• WHAT YOU NEED TO DO: Every record that follows should be output exactly as it is given.

START PROVIDED RECORDS

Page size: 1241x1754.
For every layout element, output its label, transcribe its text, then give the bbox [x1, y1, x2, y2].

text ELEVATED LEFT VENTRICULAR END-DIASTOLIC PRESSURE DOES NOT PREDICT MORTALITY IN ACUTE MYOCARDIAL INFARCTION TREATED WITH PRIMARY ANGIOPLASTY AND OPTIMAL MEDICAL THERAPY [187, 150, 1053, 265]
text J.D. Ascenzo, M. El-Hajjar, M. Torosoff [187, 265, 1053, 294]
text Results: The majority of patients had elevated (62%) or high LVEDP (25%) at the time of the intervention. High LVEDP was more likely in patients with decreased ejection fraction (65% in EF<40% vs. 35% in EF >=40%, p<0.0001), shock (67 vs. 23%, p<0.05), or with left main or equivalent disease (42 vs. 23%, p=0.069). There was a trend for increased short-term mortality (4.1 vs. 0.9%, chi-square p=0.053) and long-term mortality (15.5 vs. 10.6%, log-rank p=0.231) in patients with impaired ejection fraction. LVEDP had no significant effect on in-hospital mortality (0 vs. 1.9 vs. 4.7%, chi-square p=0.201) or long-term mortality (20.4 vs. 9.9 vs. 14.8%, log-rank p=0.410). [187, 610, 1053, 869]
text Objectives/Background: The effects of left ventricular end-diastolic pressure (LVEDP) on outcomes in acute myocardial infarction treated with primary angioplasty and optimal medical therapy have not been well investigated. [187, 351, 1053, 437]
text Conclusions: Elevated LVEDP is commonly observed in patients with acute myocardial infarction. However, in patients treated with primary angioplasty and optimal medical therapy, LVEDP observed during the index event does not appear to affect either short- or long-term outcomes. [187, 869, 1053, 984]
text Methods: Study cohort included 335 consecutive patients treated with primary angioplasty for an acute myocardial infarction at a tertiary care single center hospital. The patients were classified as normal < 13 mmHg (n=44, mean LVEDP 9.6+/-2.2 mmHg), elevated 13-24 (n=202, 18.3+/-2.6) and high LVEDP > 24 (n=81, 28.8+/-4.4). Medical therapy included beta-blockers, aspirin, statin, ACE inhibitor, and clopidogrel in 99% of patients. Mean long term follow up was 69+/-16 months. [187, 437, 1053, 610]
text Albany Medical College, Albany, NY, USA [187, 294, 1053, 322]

END PROVIDED RECORDS

• EXERCISE ANSWER:
Page size: 1241x1754.
For every layout element, output its label, transcribe its text, then give the bbox [x1, y1, x2, y2].

text ELEVATED LEFT VENTRICULAR END-DIASTOLIC PRESSURE DOES NOT PREDICT MORTALITY IN ACUTE MYOCARDIAL INFARCTION TREATED WITH PRIMARY ANGIOPLASTY AND OPTIMAL MEDICAL THERAPY [187, 150, 1053, 265]
text J.D. Ascenzo, M. El-Hajjar, M. Torosoff [187, 265, 1053, 294]
text Results: The majority of patients had elevated (62%) or high LVEDP (25%) at the time of the intervention. High LVEDP was more likely in patients with decreased ejection fraction (65% in EF<40% vs. 35% in EF >=40%, p<0.0001), shock (67 vs. 23%, p<0.05), or with left main or equivalent disease (42 vs. 23%, p=0.069). There was a trend for increased short-term mortality (4.1 vs. 0.9%, chi-square p=0.053) and long-term mortality (15.5 vs. 10.6%, log-rank p=0.231) in patients with impaired ejection fraction. LVEDP had no significant effect on in-hospital mortality (0 vs. 1.9 vs. 4.7%, chi-square p=0.201) or long-term mortality (20.4 vs. 9.9 vs. 14.8%, log-rank p=0.410). [187, 610, 1053, 869]
text Objectives/Background: The effects of left ventricular end-diastolic pressure (LVEDP) on outcomes in acute myocardial infarction treated with primary angioplasty and optimal medical therapy have not been well investigated. [187, 351, 1053, 437]
text Conclusions: Elevated LVEDP is commonly observed in patients with acute myocardial infarction. However, in patients treated with primary angioplasty and optimal medical therapy, LVEDP observed during the index event does not appear to affect either short- or long-term outcomes. [187, 869, 1053, 984]
text Methods: Study cohort included 335 consecutive patients treated with primary angioplasty for an acute myocardial infarction at a tertiary care single center hospital. The patients were classified as normal < 13 mmHg (n=44, mean LVEDP 9.6+/-2.2 mmHg), elevated 13-24 (n=202, 18.3+/-2.6) and high LVEDP > 24 (n=81, 28.8+/-4.4). Medical therapy included beta-blockers, aspirin, statin, ACE inhibitor, and clopidogrel in 99% of patients. Mean long term follow up was 69+/-16 months. [187, 437, 1053, 610]
text Albany Medical College, Albany, NY, USA [187, 294, 1053, 322]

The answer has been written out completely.